Billet gratuit : l’ombre de Maradiva derrière un certain Ramdhayan Roodraduth

ByRédaction

December 1, 2025


• L’univers du luxe, de la maroquinerie et de la distribution haut de gamme privée passe    pour promoteur touristique

Au cœur du scandale des billets gratuits distribués par la MTPA, un nom retient particulièrement l’attention des enquêteurs : celui de Ramdhayan Roodraduth. Et la question centrale devient la suivante : comment cet homme sans aucun lien avec la promotion touristique a-t-il pu bénéficier d’un billet Paris–Maurice–Paris d’une valeur avoisinant les Rs 100 000, financée par les contribuables ?

Un voyage juste avant les élections

Dans la liste interne et confidentielle des bénéficiaires de billets gratuits attribués via les interventions de Savin Teeha, ancien Tourism Promotion Officer à la MTPA, le nom de Roodraduth ressort avec une intensité particulière. Il a voyagé Charles-de-Gaulle / Maurice / Charles-de-Gaulle le 22 octobre 2024, soit quelques jours seulement avant les élections générales. Le timing soulève de sérieux soupçons.

Zadig & Voltaire comme couverture administrative

La demande de billet aurait été formulée par Teeha, au nom de « Comité Enterprise Zadig & Voltaire ». Une appellation qui n’a rien d’un organe touristique, et qui renvoie plutôt au monde du luxe, de la maroquinerie et de la distribution haut de gamme un univers lié à Maurice par le groupe Maradiva et son cercle d’affinités, comprenant les familles Ramdanee et Jugnauth.

Dès lors, une interrogation fondamentale prend forme : ce billet relevait-il réellement d’une mission officielle de promotion touristique, ou s’agissait-il d’un geste de complaisance envers des proches du pouvoir ? La somme de Rs 95 667 ayant été entièrement puisée dans les fonds publics normalement destinés à faire rayonner la destination Maurice à l’international.

300 billets et un réseau invisible

Entre 2023 et novembre 2024, ce sont plus de 300 billets gratuits qui auraient été distribués via la MTPA pour un total estimé à Rs 18 millions, officiellement justifiés par la promotion de Maurice.

Mais l’enquête montre que ces billets ont servi à des voyages de convenance pour :

  • des proches du MSM,
  • des membres de familles élargies,
  • des déplacements familiaux travestis en missions professionnelles,
  • des influenceurs sans contenu concret,
  • et même  dans certains cas  des enfants ou des personnes sans la moindre activité liée au tourisme.

Les enquêteurs constatent que la grande majorité des bénéficiaires n’avait aucun lien fonctionnel ni professionnel avec la promotion touristique.

L’ascension de Savin Teeha

Au centre de cette mécanique apparaît Savin Teeha.
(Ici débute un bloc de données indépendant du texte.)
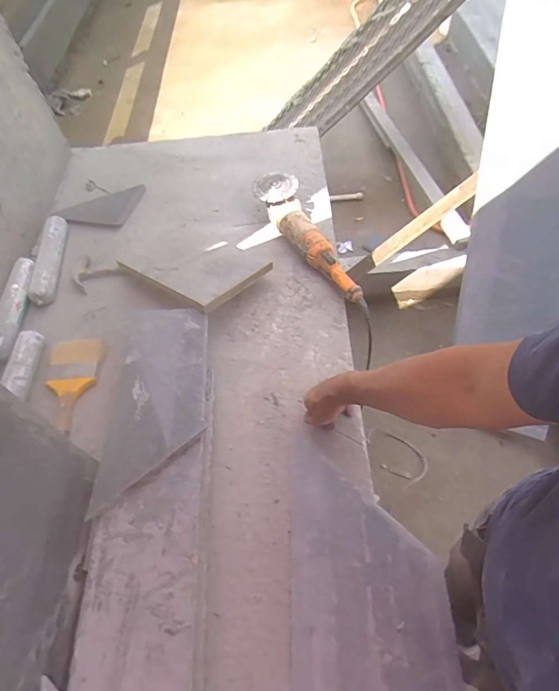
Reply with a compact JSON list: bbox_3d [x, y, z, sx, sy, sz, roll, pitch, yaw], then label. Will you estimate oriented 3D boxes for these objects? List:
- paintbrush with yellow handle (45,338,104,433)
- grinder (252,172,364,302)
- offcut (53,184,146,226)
[{"bbox_3d":[-0.396,0.066,0.823,0.088,0.028,0.182,-2,55,4],"label":"paintbrush with yellow handle"},{"bbox_3d":[0.058,-0.235,0.967,0.093,0.090,0.397,-23,55,-7],"label":"grinder"},{"bbox_3d":[-0.453,-0.372,1.132,0.166,0.019,0.157,4,56,7],"label":"offcut"}]

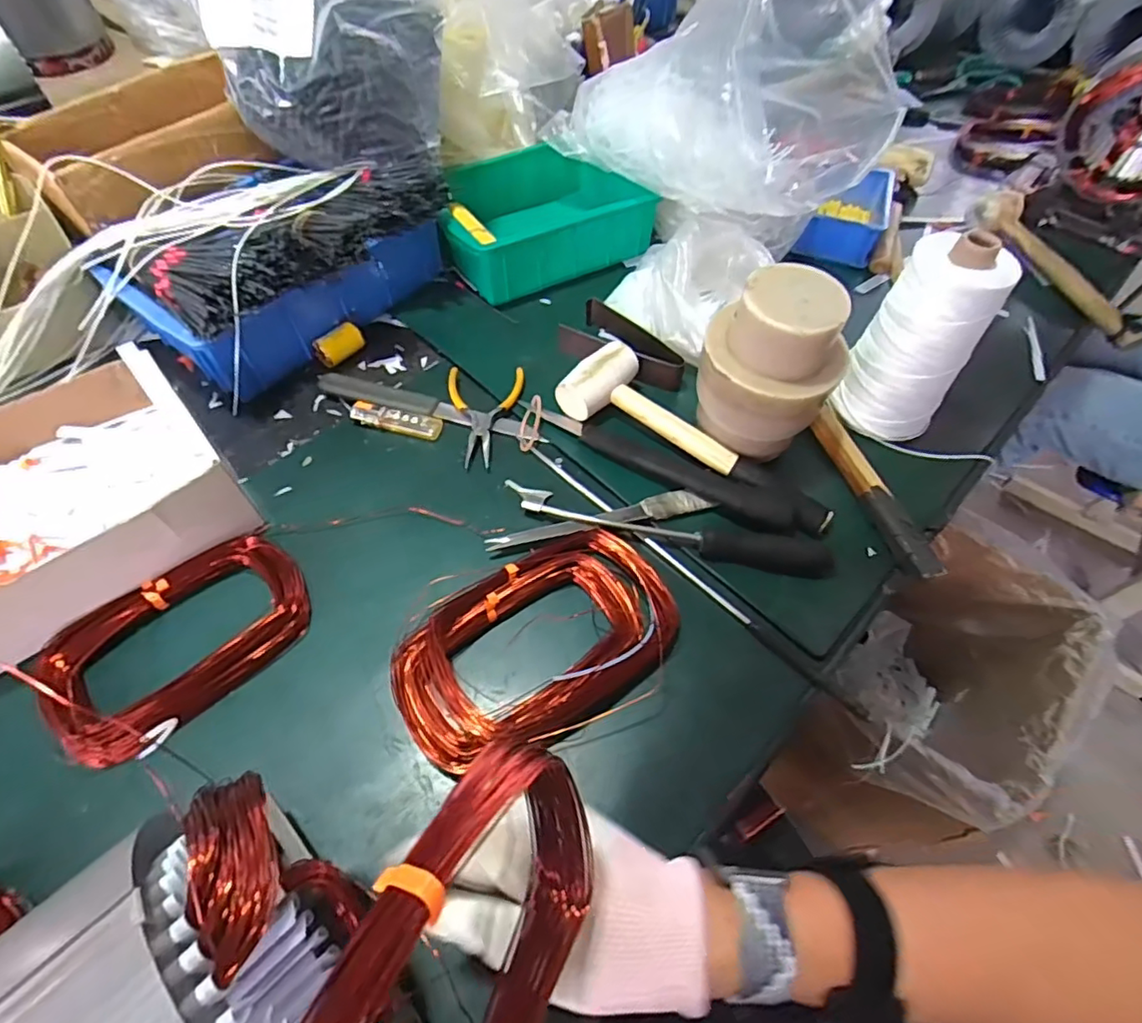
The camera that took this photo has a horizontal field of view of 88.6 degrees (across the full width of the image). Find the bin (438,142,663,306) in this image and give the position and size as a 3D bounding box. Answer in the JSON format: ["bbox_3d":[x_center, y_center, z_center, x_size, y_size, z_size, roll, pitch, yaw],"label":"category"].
[{"bbox_3d":[-0.034,-0.352,0.692,0.263,0.071,0.171,-26,60,-18],"label":"bin"}]

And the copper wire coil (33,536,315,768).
[{"bbox_3d":[-0.281,0.089,0.424,0.112,0.023,0.173,38,63,22],"label":"copper wire coil"}]

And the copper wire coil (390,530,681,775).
[{"bbox_3d":[-0.022,0.092,0.416,0.199,0.033,0.123,-30,61,-20],"label":"copper wire coil"}]

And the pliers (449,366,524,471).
[{"bbox_3d":[-0.088,-0.092,0.555,0.071,0.013,0.115,5,56,3],"label":"pliers"}]

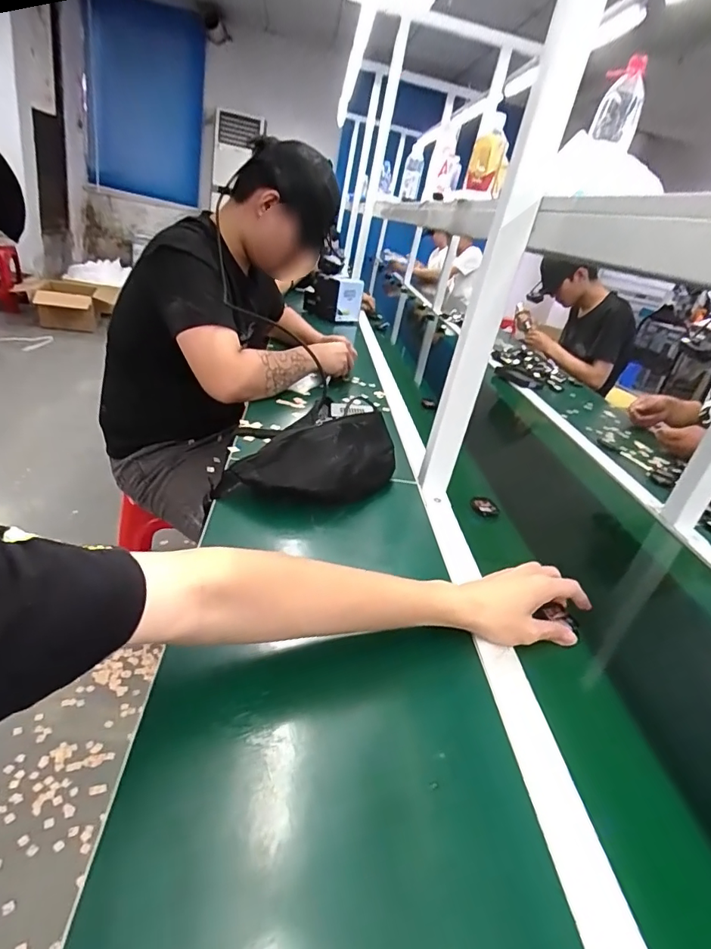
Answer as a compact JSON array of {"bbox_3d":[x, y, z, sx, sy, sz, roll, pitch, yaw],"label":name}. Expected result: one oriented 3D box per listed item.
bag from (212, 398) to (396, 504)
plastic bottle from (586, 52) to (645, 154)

Il fut d’abord Housekeeping Supervisor au Maradiva, puis employé du Sofitel, avant d’accéder au poste hautement stratégique de Tourism Promotion Officer à la MTPA. Un rôle lui offrant un pouvoir étendu, autant dans les démarches à l’étranger que dans l’octroi de billets. Selon les éléments recueillis, il aurait construit un système sélectif de distribution des billets en coordination avec l’ancien directeur de la MTPA, actionnant ses connexions internes et externes.

Le séjour très confortable de Marion Granat

Un épisode parallèle concerne Marion Granat, directrice d’Interface Tourism, qui  entre le 24 janvier et le 5 février  aurait bénéficié de billets gratuits pour elle et pour des membres de son entourage : Adèle Granat, Léa Anabelle Granat, Mathieu Paillaud et Lola Myriam Paillaud.

Officiellement, cette mission devait produire des contenus visuels et éditoriaux pour la promotion de Maurice. Mais les éléments rassemblés suggèrent plutôt un séjour à dominante personnelle, avec activités de loisirs, sorties et confort balnéaire. Une fois encore, les validations internes auraient été facilitées par Teeha.

Vers des arrestations imminentes dans le réseau MTPA

À mesure que l’enquête avance, elle met en lumière un système où le réseau de billets gratuits a servi des intérêts privés et familiaux, bien plus que l’intérêt national. Les enquêteurs de la FCC auront désormais la lourde tâche de démêler ces connexions, d’identifier les bénéficiaires de complaisance et de déterminer si nous faisons face à un simple dysfonctionnement administratif ou à un détournement systématique de fonds publics. Dans les milieux concernés, on évoque déjà des arrestations imminentes et des convocations à venir, signe que la procédure pourrait entrer rapidement dans une phase judiciaire.